Ubuntu / Linux news and application reviews.

Valve released SteamOS Beta a few days ago as an early first-look public release. Based on Debian 7, the new operating system comes with a session called SteamOS which is a modified Big Picture mode that uses a custom SteamOS Compositor (based on xcompmgr) optimized for Steam and gaming, and some other tweaks.

If you want to run the official SteamOS session along with the custom SteamOS compositor in Ubuntu, you can easily do so by installing two packages. Once you install these packages, you'll be able to directly log in to the SteamOS session from the LightDM login screen.

This session is useful because it doesn't load a complete desktop environment so more resources are available for both Steam and games. However, since SteamOS is in its early development stages, so is this session, so expect to find bugs!

Here are some observations from my testing (please read!):
  • this session loads Steam in Big Picture mode and from my experience and from what I've read, Big Picture is pretty buggy on Linux so before using this, I suggest trying the Big Picture Mode from the Steam Linux client and see if it works on your hardware/drivers, if games run properly and so on;
  • the SteamOS session doesn't work if multiple monitors are plugged in. That means that even if a monitor is connected but disabled, the SteamOS session won't work and you'll get a black screen! To avoid this, make sure you boot with only one monitor connected or restart LightDM / logout after disconnecting a monitor.
  • to get a "Return to desktop" power menu option in the SteamOS session, in the Steam Big Picture interface settings select Interface > Enable access to the Linux desktop. In my test, selecting "Return to desktop" didn't work with Ubuntu 14.04 and 13.10 but it worked on 12.10 (and it also didn't work with SteamOS running in VirtualBox when logging in to the SteamOS session). So if it doesn't work for you, exit the session either by selecting "Shutdown" or "Restart" from the Steam Big Picture power menu or restart LightDM (press Ctrl + Alt + F1, login and type: "sudo service lightdm restart", then press Ctrl + Alt + F7 to return to the login screen).

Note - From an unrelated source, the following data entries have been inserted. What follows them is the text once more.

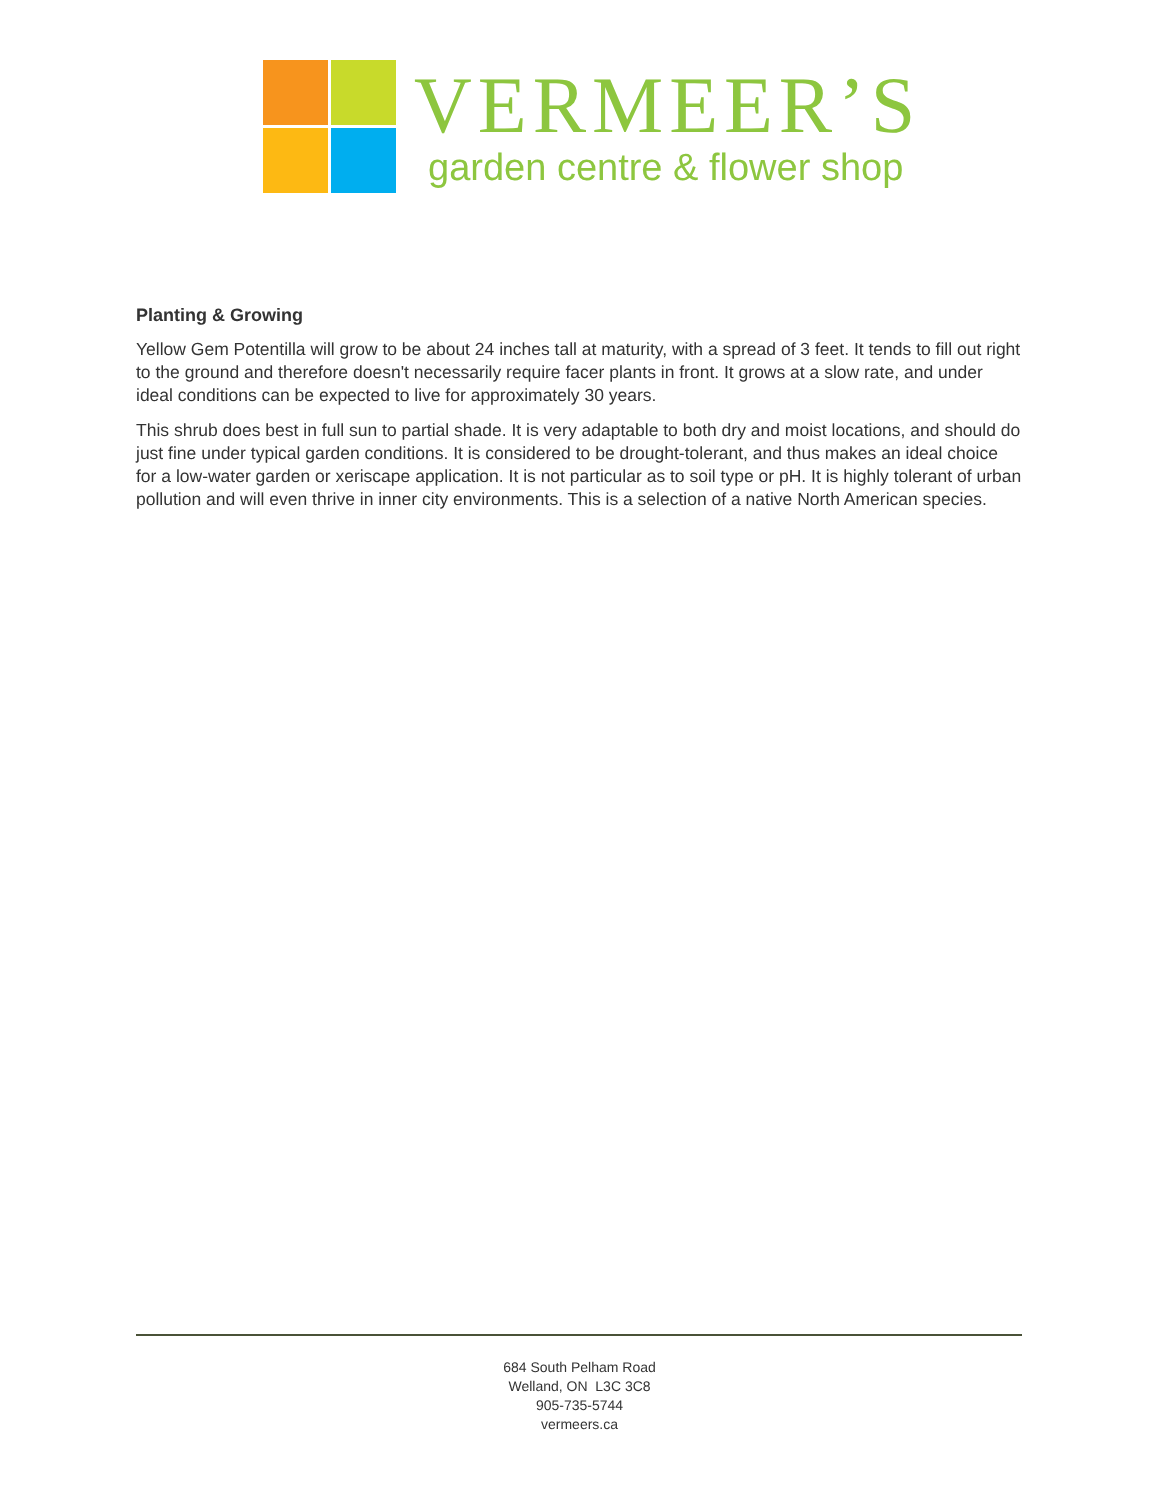VERMEER’S
garden centre & flower shop
Planting & Growing
Yellow Gem Potentilla will grow to be about 24 inches tall at maturity, with a spread of 3 feet. It tends to fill out right to the ground and therefore doesn't necessarily require facer plants in front. It grows at a slow rate, and under ideal conditions can be expected to live for approximately 30 years.
This shrub does best in full sun to partial shade. It is very adaptable to both dry and moist locations, and should do just fine under typical garden conditions. It is considered to be drought-tolerant, and thus makes an ideal choice for a low-water garden or xeriscape application. It is not particular as to soil type or pH. It is highly tolerant of urban pollution and will even thrive in inner city environments. This is a selection of a native North American species.
684 South Pelham Road
Welland, ON L3C 3C8
905-735-5744
vermeers.ca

Tip: if you only want to run the "SteamOS" mode without having a session for it in the login screen, without the SteamOS compositor and so on, you can simply run the Steam client using the following command: "steam -steamos -tenfoot" and you'll get the SteamOS interface running on your desktop (for this to work, make sure your Steam for Linux client is up to date).

Install SteamOS session in Ubuntu

1. Firstly, install the Steam Linux client if you haven't already (you can install it via Ubuntu Software Center or by downloading the deb from its website). Also, make sure your Steam Linux client is up to date: Steam > Check for Steam Client Updates

2. To be able to use the SteamOS session in Ubuntu, you need two packages:
  • SteamOS Compositor (includes the Compositor obviously and the actual session);
  • SteamOS Modeswitch Inhibitor (even though the SteamOS Compositor deb doesn't depend on this package, it is used in the session file so I suggest you install it.

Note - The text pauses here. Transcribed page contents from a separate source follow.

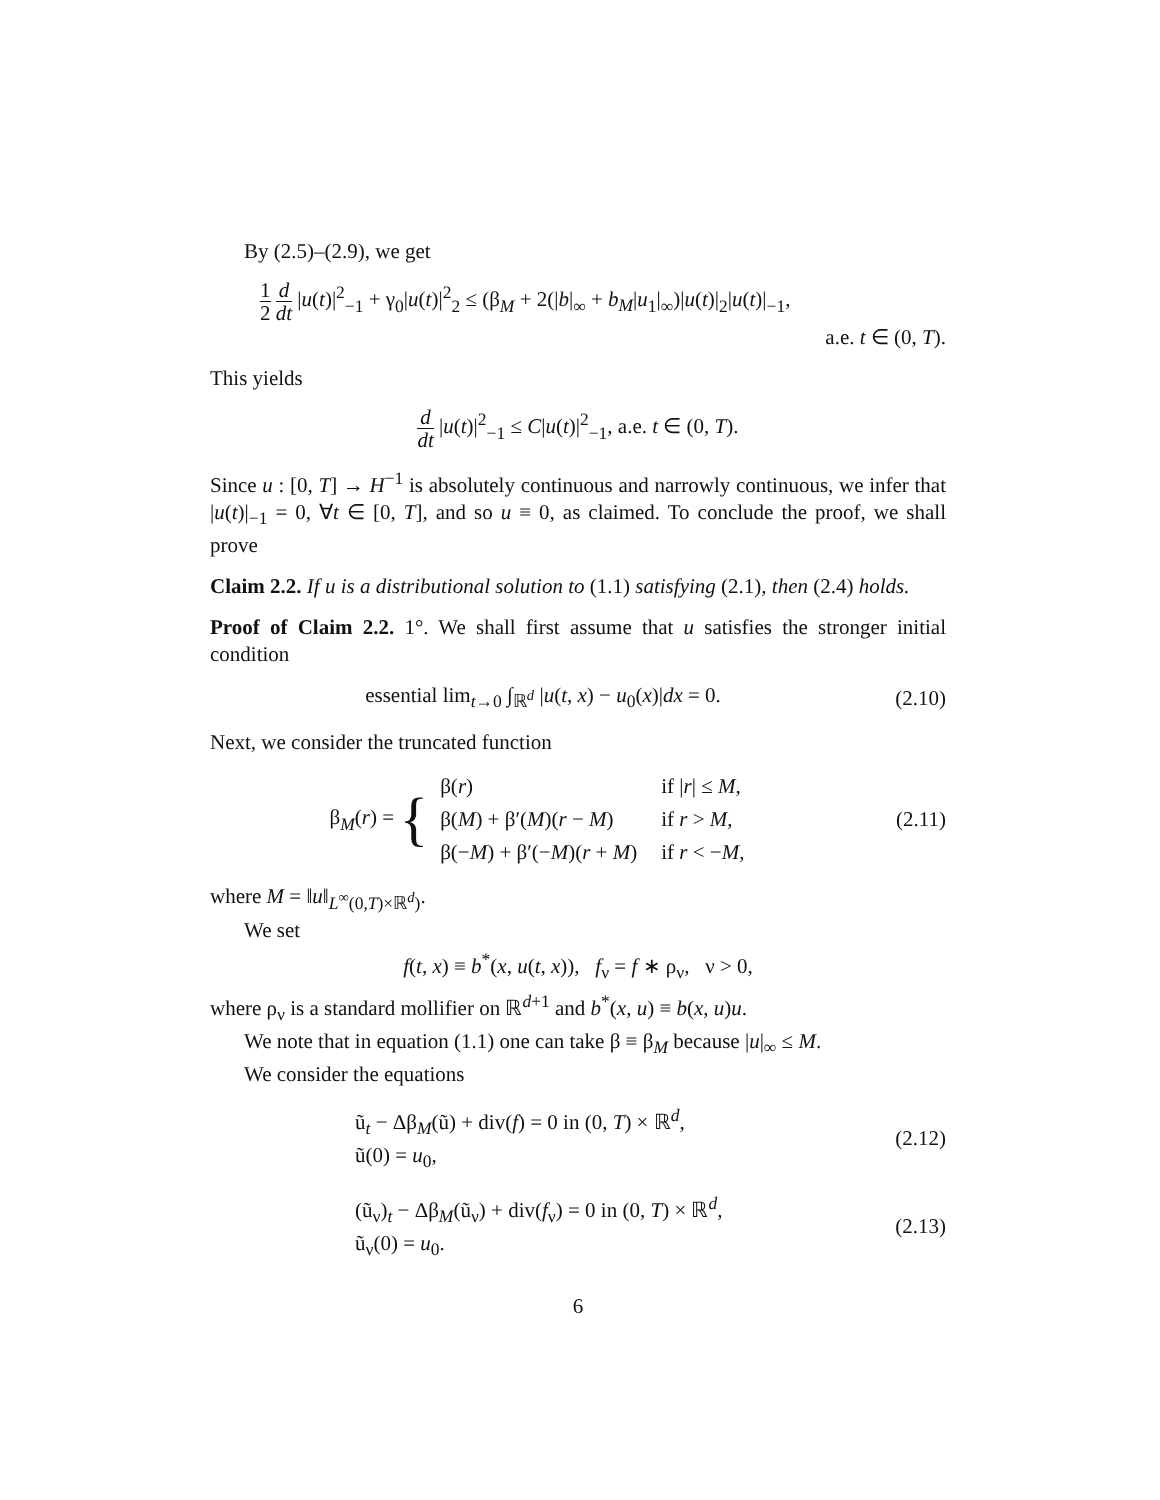By (2.5)–(2.9), we get
1 2 d dt |u(t)|<sup>2</sup><sub>−1</sub> + γ<sub>0</sub>|u(t)|<sup>2</sup><sub>2</sub> ≤ (β<sub>M</sub> + 2(|b|<sub>∞</sub> + b<sub>M</sub>|u<sub>1</sub>|<sub>∞</sub>)|u(t)|<sub>2</sub>|u(t)|<sub>−1</sub>,
a.e. t ∈ (0, T).
This yields
d dt |u(t)|<sup>2</sup><sub>−1</sub> ≤ C|u(t)|<sup>2</sup><sub>−1</sub>, a.e. t ∈ (0, T).
Since u : [0, T] → H<sup>−1</sup> is absolutely continuous and narrowly continuous, we infer that |u(t)|<sub>−1</sub> = 0, ∀t ∈ [0, T], and so u ≡ 0, as claimed. To conclude the proof, we shall prove
Claim 2.2. If u is a distributional solution to (1.1) satisfying (2.1), then (2.4) holds.
Proof of Claim 2.2. 1°. We shall first assume that u satisfies the stronger initial condition
essential lim<sub>t→0</sub> ∫<sub>ℝ<sup>d</sup></sub> |u(t, x) − u<sub>0</sub>(x)|dx = 0.
(2.10)
Next, we consider the truncated function
β<sub>M</sub>(r) = {
| β( r ) | if / r / ≤ M , |
| β( M ) + β′( M )( r − M ) | if r > M , |
| β(− M ) + β′(− M )( r + M ) | if r < − M , |
(2.11)
where M = ‖u‖<sub>L<sup>∞</sup>(0,T)×ℝ<sup>d</sup>)</sub>.
We set
f(t, x) ≡ b<sup>*</sup>(x, u(t, x)), f<sub>ν</sub> = f ∗ ρ<sub>ν</sub>, ν > 0,
where ρ<sub>ν</sub> is a standard mollifier on ℝ<sup>d+1</sup> and b<sup>*</sup>(x, u) ≡ b(x, u)u.
We note that in equation (1.1) one can take β ≡ β<sub>M</sub> because |u|<sub>∞</sub> ≤ M.
We consider the equations
ũ<sub>t</sub> − Δβ<sub>M</sub>(ũ) + div(f) = 0 in (0, T) × ℝ<sup>d</sup>,
ũ(0) = u<sub>0</sub>,
(2.12)
(ũ<sub>ν</sub>)<sub>t</sub> − Δβ<sub>M</sub>(ũ<sub>ν</sub>) + div(f<sub>ν</sub>) = 0 in (0, T) × ℝ<sup>d</sup>,
ũ<sub>ν</sub>(0) = u<sub>0</sub>.
(2.13)
6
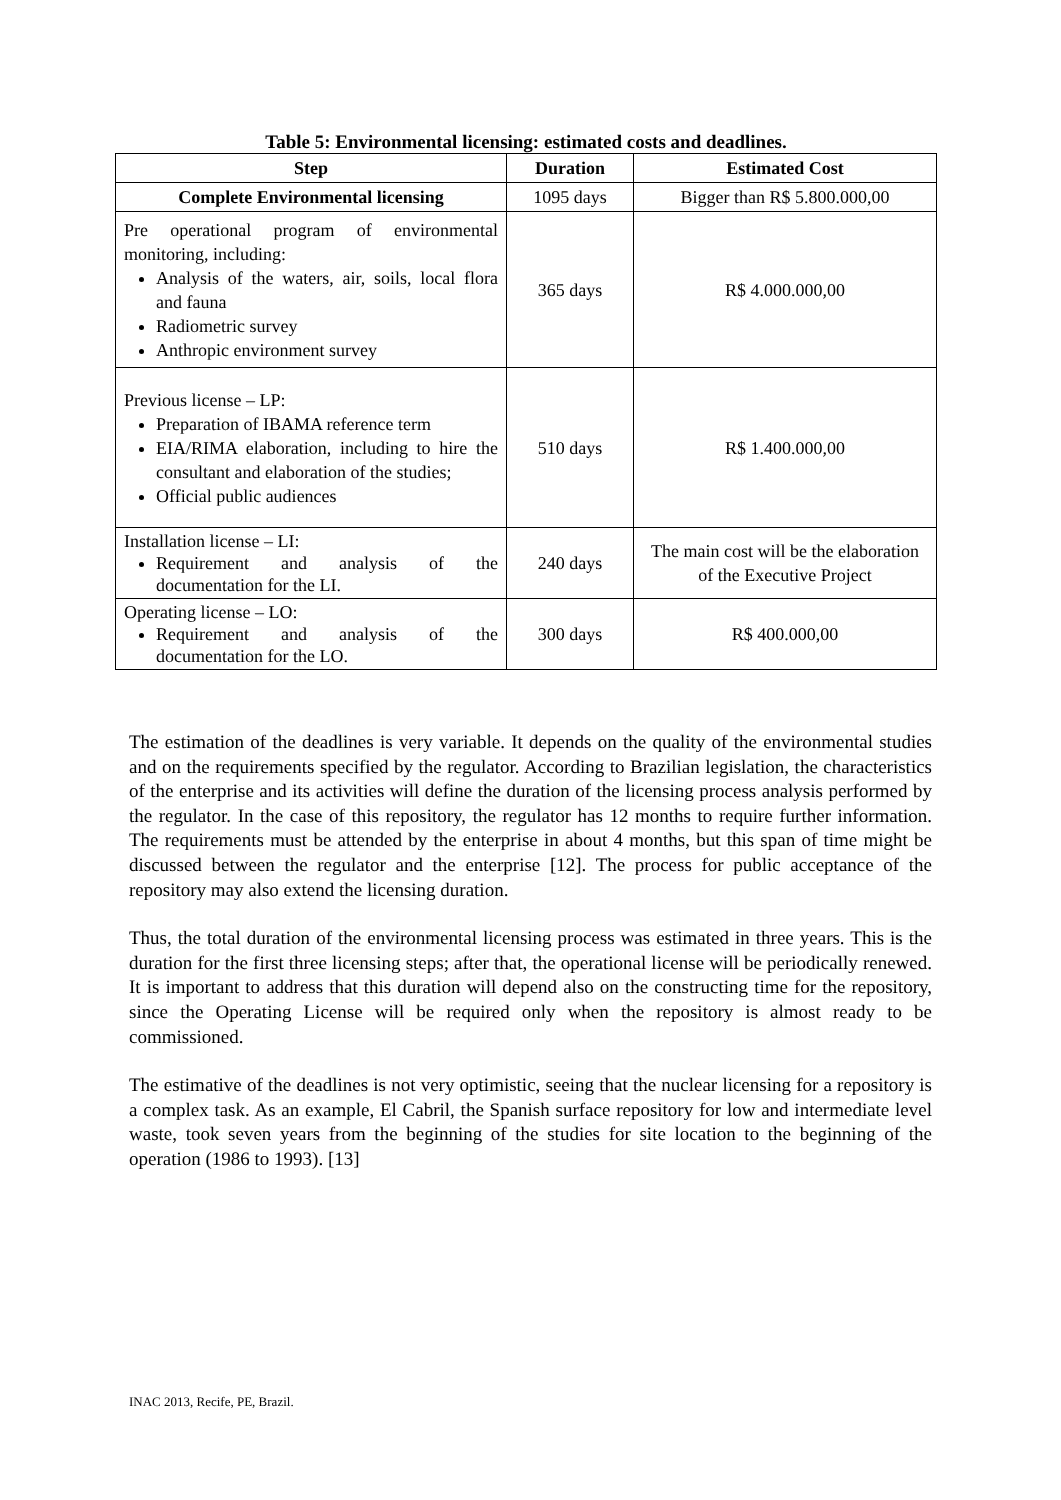Table 5: Environmental licensing: estimated costs and deadlines.
| Step | Duration | Estimated Cost |
| --- | --- | --- |
| Complete Environmental licensing | 1095 days | Bigger than R$ 5.800.000,00 |
| Pre operational program of environmental monitoring, including: Analysis of the waters, air, soils, local flora and fauna Radiometric survey Anthropic environment survey | 365 days | R$ 4.000.000,00 |
| Previous license – LP: Preparation of IBAMA reference term EIA/RIMA elaboration, including to hire the consultant and elaboration of the studies; Official public audiences | 510 days | R$ 1.400.000,00 |
| Installation license – LI: Requirement and analysis of the documentation for the LI. | 240 days | The main cost will be the elaboration of the Executive Project |
| Operating license – LO: Requirement and analysis of the documentation for the LO. | 300 days | R$ 400.000,00 |
The estimation of the deadlines is very variable. It depends on the quality of the environmental studies and on the requirements specified by the regulator. According to Brazilian legislation, the characteristics of the enterprise and its activities will define the duration of the licensing process analysis performed by the regulator. In the case of this repository, the regulator has 12 months to require further information. The requirements must be attended by the enterprise in about 4 months, but this span of time might be discussed between the regulator and the enterprise [12]. The process for public acceptance of the repository may also extend the licensing duration.
Thus, the total duration of the environmental licensing process was estimated in three years. This is the duration for the first three licensing steps; after that, the operational license will be periodically renewed. It is important to address that this duration will depend also on the constructing time for the repository, since the Operating License will be required only when the repository is almost ready to be commissioned.
The estimative of the deadlines is not very optimistic, seeing that the nuclear licensing for a repository is a complex task. As an example, El Cabril, the Spanish surface repository for low and intermediate level waste, took seven years from the beginning of the studies for site location to the beginning of the operation (1986 to 1993). [13]
INAC 2013, Recife, PE, Brazil.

Using the links above, download and install SteamOS Compositor and SteamOS Modeswitch Inhibitor for your architecture. Then, log out and select "SteamOS" from the login screen:

Removing the SteamOS session

If you want to revert the changes, simply remove the two installed packages:
sudo apt-get remove steamos-compositor steamos-modeswitch-inhibitor
And when you log out, the SteamOS session shouldn't be displayed any more.